Alexander heard the difference. He smiled the way a man smiles at proof. “You want the idea of work. You no longer want the thing itself. Soon you will want a coffee you do not need and a seat you do not deserve.”
Ed said nothing. Fear spread through him like cold water. Work had always been the rope he held. Without it, there was air and a long drop.
“I haven’t decided what to do,” Alexander said. “For now you’ll remain with us.”
He rose. Ed followed. They took another elevator down to the tenth floor. The air changed again. Men like Bobs stood at desks, but each had a face that was his own. They watched Alexander with quick respect and quiet dislike. Alexander ignored them.
They walked a long corridor that looked like the hall outside Ed’s apartment, only quieter and cleaner. Alexander opened a door at the end.
“Lie down,” he said. “Connect to the lines.”
Ed looked at the ports fixed to the wall—feeding tube, waste tube—and felt a small shame. “This is not a recycler?” he asked.
“No,” Alexander said. “Not yet.”
Ed lay on the narrow bed and did as told. The door closed with a click. The room dimmed. He stared at the seam of light under the door until his eyes grew heavy. Sleep came like a fall.
A hand shook his shoulder. “Up,” a voice said. “Let’s move.”
Ed opened his eyes. A uniformed man stood over him, broad and bored. Not a Bob, but close.
“How long did I sleep?” Ed asked.
The officer shrugged. “I wasn’t counting. Days. Maybe a week. Doesn’t matter.”
“Will I see Alexander again?” Ed said.
“No,” the officer said. “He decided.”
They took the elevator down and then farther down, into concrete and oil. The air was damp and thick. It smelled like old water and new machines. A bus idled with its lights on.

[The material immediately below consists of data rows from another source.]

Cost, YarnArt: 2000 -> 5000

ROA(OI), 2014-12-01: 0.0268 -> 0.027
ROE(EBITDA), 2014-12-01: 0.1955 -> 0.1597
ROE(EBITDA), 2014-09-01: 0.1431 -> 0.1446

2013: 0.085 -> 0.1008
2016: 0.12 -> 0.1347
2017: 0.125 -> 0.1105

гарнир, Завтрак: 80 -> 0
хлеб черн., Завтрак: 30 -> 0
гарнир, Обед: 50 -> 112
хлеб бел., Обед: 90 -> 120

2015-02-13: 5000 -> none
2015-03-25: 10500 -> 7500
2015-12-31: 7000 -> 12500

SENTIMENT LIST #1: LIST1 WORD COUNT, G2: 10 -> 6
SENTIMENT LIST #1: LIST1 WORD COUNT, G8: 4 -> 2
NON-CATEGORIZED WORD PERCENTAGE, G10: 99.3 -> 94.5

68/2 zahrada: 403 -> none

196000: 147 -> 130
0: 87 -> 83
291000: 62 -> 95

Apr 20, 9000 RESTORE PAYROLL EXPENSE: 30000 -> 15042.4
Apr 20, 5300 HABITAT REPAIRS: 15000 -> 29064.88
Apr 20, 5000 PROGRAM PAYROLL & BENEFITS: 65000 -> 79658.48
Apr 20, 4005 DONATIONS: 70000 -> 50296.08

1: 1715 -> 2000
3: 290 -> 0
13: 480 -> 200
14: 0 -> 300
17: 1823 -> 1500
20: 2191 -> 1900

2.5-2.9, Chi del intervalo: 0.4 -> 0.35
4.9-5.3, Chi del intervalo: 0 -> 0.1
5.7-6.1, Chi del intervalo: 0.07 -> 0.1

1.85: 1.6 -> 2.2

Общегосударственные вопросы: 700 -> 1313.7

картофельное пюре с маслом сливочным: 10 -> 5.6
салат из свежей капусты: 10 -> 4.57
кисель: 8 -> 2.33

“This is your ride,” the officer said.
“Where does it go?” Ed asked, though he knew.
“The recycler,” the officer said.
They walked toward the door together. The bus door opened with a sigh that sounded like relief. The sky above the ramp was a narrow slice of morning. The city beyond it was already moving, already singing its soft, relentless song. Ed listened and, for the first time, heard nothing sweet in it at all.